Touch screen 158 (FIG. 1) of display 157 detects a deflection entered as input by a user by the user dragging the user's finger across the screen. The deflection input may be measured as a value that is signaled to processor 168. The deflection input in a vertical direction causes portions of a pages stored in page buffer 165 to be displayed on display 157. Deflection in a horizontal direction causes a new page to be loaded into page buffer 165.

In that manner a user can scroll by touching the display in a vertical direction to view different portions of the same page. This is illustrated in FIGS. 4A to 4C wherein a first viewport is indicated at 410 and a second viewport for displaying a page number is indicated at 405. A page 407 is stored in page buffer 165 (FIG. 1). The user can also select to view other portions of the same page by scrolling (vertical movement 521).

The user can also select to view other pages by flicking (horizontal movement 521). This feature is illustrated in FIGS. 5A to 5B wherein a viewport is indicated at 515, a first page is 507, second page is 509, third page is 511. Alternatively, to make selections for other pages, a user can select a user-interactive feature, such as an icon on the display, or a mechanical button. The page that appears after the user's selection coincides with a page stored as the next or adjacent page to the existing page appearing on the display.

While the invention has been shown and described with respect to particular embodiments, it is not thus limited. Numerous modifications, changes and enhancements will now be apparent to the reader.

Claims

1. An electronic book file converter system comprising

an input for receiving an electronic file in a first format, the file including a text portion representing text of a printed book version;

a page transition detector for detecting page transitions in said printed book version;

a page transition marker configured to insert a page transition indicator in said first format file at each detected page transition,

said converter system thereby converting said first format file to a second format file, the second file format enabling pagination of said electronic book in accordance with page numbers of said printed version.

2. The system of claim 1 further comprising an output for providing the second format electronic file to a book reading device for presentation to a viewer.

3. A method for converting an electronic book file in a first format not including page indications to an electronic book file in a second format including page indications comprising:

receiving an electronic book file in said first format;

determining page transitions locations in said first format file;

inserting page transition indicators into said first format file in accordance with the determined page transitions;

thereby providing an electronic book file in a second format, the second file format including page indications.

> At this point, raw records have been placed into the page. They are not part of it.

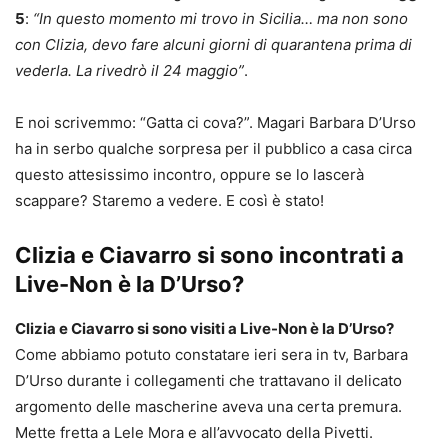
5
:
“In questo momento mi trovo in Sicilia… ma non sono
con Clizia, devo fare alcuni giorni di quarantena prima di
vederla. La rivedrò il 24 maggio”
.
E noi scrivemmo: “Gatta ci cova?”. Magari Barbara D’Urso
ha in serbo qualche sorpresa per il pubblico a casa circa
questo attesissimo incontro, oppure se lo lascerà
scappare? Staremo a vedere. E così è stato!
Clizia e Ciavarro si sono incontrati a
Live-Non è la D’Urso?
Clizia e Ciavarro si sono visiti a Live-Non è la D’Urso?
Come abbiamo potuto constatare ieri sera in tv, Barbara
D’Urso durante i collegamenti che trattavano il delicato
argomento delle mascherine aveva una certa premura.
Mette fretta a Lele Mora e all’avvocato della Pivetti.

4. A system for presenting an electronic book to a viewer comprising:

a display device including first viewing area and a second viewing area, the display device including a touch sensitive area;

an electronic file comprising contents of the book, the electronic file including page transition markers, the page transition markers defining pages corresponding to pages of a print version of the book;

a buffer storing data representing a first page to be displayed on said display device;

a rendering engine for rendering at least portions of said first page on said first viewing area;

a processor coupled to said display device to receive horizontal and vertical touch indications from said viewer, and coupled to said rendering engine;

said rendering engine rendering portions of said first page on said first viewing area in accordance with first direction touch indications from said viewer;

said processor causing said rendering engine to replace said data representing said first page with data representing a second page in responsive to receiving second touch indications from said viewer.